Credit Suisse's strategists suspect this could be helpful for the Canadian Dollar because of the uplifting impact it would likely have on the yields of Canadian government bonds.
Above: CAD/USD shown at daily intervals alongside CAD/JPY.
“While we continue to target 1.25 in USDCAD in Q1, we now see less attractive risk-reward in selling EURCAD rallies in the light of the sharp turn in ECB policy at last week’s policy decision, and would rather express our bullish CAD views in the CADJPY cross, where we target November 2021 highs around 93,” Marino and colleagues say.
A part of the reason why Marino and the Credit Suisse team see quantitative tightening benefiting the Loonie is because of the large concentration of the BoC’s holdings in government bonds that have maturities of three years or less.

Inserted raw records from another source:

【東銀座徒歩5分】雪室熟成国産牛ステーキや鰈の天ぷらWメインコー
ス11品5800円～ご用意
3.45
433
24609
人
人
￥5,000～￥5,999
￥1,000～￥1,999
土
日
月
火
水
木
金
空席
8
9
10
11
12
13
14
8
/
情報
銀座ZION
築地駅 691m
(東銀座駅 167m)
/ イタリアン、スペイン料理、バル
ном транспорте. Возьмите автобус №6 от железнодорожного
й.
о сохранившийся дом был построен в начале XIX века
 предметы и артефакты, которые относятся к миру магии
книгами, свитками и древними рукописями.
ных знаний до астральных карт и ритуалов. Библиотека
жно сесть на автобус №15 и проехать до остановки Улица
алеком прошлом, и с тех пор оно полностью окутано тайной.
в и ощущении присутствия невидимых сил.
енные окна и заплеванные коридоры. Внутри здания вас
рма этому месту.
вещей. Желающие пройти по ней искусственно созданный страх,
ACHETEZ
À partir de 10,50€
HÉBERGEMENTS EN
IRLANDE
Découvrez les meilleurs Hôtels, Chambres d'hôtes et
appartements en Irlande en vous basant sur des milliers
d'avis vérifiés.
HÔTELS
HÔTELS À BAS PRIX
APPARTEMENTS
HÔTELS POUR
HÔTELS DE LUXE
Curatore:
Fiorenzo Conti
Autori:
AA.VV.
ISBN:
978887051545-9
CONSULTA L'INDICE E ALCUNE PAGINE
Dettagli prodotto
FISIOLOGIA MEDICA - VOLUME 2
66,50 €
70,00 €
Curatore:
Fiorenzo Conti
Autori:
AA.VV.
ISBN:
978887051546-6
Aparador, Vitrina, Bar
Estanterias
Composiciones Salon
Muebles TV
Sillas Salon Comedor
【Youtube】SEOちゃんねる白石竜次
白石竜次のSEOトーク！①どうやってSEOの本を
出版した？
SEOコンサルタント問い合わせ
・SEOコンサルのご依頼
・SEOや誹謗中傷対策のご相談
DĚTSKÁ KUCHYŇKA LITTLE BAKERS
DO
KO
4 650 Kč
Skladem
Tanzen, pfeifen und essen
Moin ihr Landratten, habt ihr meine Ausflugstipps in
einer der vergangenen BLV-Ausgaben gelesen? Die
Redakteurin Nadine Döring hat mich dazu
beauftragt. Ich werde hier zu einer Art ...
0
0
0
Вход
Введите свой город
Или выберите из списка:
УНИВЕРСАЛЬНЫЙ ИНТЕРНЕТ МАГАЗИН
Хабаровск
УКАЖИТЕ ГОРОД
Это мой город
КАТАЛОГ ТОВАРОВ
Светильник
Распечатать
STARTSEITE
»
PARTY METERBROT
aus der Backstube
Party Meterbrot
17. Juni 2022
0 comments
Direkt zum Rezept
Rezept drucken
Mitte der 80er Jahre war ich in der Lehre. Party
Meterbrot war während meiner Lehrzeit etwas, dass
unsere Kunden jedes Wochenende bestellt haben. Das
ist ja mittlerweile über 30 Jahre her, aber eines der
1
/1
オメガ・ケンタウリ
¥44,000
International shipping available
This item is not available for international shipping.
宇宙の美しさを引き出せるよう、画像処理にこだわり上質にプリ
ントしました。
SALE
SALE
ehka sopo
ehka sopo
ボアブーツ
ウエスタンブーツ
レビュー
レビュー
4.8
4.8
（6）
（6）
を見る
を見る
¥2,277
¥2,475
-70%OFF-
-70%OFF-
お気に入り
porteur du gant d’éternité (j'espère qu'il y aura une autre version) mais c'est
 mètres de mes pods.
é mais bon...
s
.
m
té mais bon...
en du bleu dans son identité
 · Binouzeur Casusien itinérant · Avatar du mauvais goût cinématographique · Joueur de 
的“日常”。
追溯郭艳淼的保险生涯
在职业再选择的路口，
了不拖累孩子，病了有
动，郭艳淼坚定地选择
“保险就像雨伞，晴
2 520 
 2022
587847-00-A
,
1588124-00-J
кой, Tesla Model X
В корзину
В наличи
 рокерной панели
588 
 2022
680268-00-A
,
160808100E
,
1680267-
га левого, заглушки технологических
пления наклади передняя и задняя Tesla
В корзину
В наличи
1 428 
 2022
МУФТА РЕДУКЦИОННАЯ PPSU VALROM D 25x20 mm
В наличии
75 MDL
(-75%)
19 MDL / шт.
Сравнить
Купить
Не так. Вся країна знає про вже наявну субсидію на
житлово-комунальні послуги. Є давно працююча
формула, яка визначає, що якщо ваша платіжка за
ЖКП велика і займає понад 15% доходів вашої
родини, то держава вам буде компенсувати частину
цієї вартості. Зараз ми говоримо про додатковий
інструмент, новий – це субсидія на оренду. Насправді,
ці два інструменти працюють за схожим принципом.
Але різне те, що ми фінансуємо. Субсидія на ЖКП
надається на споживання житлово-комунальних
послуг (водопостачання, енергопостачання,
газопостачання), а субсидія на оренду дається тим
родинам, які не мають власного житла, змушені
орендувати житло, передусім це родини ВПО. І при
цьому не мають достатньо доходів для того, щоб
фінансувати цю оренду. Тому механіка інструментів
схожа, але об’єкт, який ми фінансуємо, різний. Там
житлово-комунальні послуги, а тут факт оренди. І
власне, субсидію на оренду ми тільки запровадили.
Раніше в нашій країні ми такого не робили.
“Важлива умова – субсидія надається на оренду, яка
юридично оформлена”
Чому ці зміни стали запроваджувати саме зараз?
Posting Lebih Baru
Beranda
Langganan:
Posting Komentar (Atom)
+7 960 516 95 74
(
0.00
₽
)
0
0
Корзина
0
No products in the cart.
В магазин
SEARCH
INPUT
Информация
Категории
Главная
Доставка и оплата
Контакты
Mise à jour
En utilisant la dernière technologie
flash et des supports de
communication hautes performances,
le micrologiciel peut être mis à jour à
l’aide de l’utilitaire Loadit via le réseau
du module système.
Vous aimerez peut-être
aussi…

This means the bank’s balance sheet would be quick to shrink in the wake of any decision to cease reinvestments of matured assets. And much more so than is the case with the Federal Reserve and Bank of England.
“One possible key risk to our view is that the prospect of a much faster pace of balance sheet reduction in Canada might drive markets to see less need for aggressive policy rate hikes from the BoC. We acknowledge this risk, but for the time being we view it as less than pressing, as still high levels of inflation remain firmly in the spotlight,” Marino cautioned on Tuesday.